The blond flashes him another weary but undaunted sunspot grin and navigates immediately over to Roy’s contacts to create a new one.  “Let me know how it goes, okay?  I mean it.  This shit’s so much worse when you have to do it alone.  And listen to the phlebotomists when they tell you to sit down and drink water for fifteen minutes, because a lot of people pass out the first time, and that’s really fucking embarrassing.”

He hands the phone back.  Roy glimpses Ed at the top, accompanied by the little yellow cat face emoji, before he slides it back into his pocket.

“Thank you,” he says.

“Whatever,” Ed says, warmly.  He leans down, grasps the bottom of his left pants leg, and tugs the tight jeans up just enough to show… silver.  Metal—intricate and ankle-shaped.  “And—y’know.  With your friend.  Keep in mind that there are a lot of things they say you’ll never do again.  They have to say that.  And sometimes they’re right, sure, but… not every time.”

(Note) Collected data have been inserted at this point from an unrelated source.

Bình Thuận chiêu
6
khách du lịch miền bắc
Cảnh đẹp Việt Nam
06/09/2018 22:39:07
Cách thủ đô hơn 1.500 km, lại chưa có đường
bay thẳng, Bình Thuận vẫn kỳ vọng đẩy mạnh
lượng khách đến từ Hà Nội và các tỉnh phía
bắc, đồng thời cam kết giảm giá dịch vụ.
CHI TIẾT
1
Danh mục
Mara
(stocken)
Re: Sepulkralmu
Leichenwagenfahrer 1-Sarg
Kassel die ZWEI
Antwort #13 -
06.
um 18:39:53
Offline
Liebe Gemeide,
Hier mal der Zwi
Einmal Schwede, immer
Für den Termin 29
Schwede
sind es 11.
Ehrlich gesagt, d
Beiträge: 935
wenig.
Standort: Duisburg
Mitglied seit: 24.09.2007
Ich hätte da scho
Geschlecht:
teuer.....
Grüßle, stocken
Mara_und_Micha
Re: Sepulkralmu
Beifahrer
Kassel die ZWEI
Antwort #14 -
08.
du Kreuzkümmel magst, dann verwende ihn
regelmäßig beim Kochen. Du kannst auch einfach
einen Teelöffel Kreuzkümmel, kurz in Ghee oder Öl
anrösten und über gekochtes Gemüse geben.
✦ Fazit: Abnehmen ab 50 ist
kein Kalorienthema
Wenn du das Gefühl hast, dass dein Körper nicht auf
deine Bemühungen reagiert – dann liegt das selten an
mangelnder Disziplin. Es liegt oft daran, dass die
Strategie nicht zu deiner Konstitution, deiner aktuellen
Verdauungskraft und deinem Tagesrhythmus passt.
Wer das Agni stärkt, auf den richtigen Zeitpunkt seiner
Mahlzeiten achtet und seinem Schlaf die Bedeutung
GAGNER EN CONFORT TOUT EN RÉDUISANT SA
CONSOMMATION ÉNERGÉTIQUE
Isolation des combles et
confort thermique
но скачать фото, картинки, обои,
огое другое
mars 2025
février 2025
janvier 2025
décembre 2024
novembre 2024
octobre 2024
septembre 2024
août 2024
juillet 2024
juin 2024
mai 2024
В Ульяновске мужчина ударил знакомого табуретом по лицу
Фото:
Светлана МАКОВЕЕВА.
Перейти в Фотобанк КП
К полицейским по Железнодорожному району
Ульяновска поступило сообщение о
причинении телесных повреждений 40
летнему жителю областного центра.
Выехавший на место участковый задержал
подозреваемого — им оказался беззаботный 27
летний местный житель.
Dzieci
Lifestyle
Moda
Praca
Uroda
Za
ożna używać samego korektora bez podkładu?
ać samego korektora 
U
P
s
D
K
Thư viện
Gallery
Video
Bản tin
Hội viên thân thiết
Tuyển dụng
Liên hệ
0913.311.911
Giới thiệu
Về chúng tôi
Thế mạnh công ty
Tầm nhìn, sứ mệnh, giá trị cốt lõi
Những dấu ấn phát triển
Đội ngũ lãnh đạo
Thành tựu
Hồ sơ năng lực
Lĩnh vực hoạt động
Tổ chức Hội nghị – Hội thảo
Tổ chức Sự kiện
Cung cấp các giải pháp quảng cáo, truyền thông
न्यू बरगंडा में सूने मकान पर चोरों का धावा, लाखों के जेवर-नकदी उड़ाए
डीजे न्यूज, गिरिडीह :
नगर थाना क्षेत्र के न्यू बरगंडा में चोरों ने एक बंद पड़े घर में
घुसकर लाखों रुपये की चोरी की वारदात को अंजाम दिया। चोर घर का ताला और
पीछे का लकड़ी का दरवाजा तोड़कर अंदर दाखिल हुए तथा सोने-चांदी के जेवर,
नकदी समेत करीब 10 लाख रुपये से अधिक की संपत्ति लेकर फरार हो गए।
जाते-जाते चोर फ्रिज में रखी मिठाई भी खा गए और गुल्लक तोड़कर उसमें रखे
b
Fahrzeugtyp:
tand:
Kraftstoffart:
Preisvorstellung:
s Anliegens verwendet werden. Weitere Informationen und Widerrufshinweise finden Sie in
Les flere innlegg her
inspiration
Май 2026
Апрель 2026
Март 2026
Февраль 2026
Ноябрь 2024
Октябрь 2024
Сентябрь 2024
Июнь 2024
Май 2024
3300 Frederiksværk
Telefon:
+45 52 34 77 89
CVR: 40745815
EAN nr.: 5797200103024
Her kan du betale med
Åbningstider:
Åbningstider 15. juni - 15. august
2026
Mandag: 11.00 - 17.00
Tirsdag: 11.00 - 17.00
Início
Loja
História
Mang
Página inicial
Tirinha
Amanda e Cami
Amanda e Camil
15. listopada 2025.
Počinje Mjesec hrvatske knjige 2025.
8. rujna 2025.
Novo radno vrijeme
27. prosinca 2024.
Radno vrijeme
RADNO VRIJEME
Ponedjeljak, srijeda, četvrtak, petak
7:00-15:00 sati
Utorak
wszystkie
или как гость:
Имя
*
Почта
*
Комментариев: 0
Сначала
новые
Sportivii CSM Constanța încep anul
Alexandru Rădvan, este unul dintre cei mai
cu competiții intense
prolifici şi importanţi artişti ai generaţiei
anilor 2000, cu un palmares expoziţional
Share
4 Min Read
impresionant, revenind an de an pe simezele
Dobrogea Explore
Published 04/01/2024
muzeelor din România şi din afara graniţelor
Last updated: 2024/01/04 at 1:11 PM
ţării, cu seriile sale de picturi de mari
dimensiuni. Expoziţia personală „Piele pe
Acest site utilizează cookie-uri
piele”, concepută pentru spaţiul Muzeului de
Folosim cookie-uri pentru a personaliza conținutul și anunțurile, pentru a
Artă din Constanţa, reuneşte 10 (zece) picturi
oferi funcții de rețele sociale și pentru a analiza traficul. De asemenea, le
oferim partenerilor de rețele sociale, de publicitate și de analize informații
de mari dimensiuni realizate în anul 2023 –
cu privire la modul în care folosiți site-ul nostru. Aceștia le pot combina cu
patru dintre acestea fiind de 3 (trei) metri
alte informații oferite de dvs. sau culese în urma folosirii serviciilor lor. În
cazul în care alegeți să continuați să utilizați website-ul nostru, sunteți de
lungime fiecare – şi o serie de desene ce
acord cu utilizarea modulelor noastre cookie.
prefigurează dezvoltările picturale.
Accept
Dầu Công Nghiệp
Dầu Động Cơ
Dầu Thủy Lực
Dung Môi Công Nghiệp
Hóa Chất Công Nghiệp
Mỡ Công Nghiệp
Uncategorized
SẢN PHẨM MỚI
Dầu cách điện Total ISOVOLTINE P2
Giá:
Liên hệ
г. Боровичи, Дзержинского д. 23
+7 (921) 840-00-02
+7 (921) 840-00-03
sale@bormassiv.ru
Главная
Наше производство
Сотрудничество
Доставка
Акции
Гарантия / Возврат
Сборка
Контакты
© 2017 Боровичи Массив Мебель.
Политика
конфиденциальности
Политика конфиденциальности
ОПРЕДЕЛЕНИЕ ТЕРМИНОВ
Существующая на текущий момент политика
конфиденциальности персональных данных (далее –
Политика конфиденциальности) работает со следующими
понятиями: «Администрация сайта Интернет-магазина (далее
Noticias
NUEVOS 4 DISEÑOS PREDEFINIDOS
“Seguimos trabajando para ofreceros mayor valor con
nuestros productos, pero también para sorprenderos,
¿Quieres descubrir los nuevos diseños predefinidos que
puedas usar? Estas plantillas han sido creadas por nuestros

“Not every time,” Roy says.  He thinks he believes it.  “I’ll text you.  Take care, all right?”

“Don’t tell me what to do,” Ed says, grinning at him.  “What animal do you want out of this fucking thing after I get the cat?”

If you get the cat,” Roy says.

Ed gives him the finger.  He bows.  Ed has a gorgeous laugh to match the gorgeous everything else.  Jean’s  alive.  Jean might not hate him—or at least not forever.  They’re not right every time.

“Surprise me,” Roy says, and starts for the door.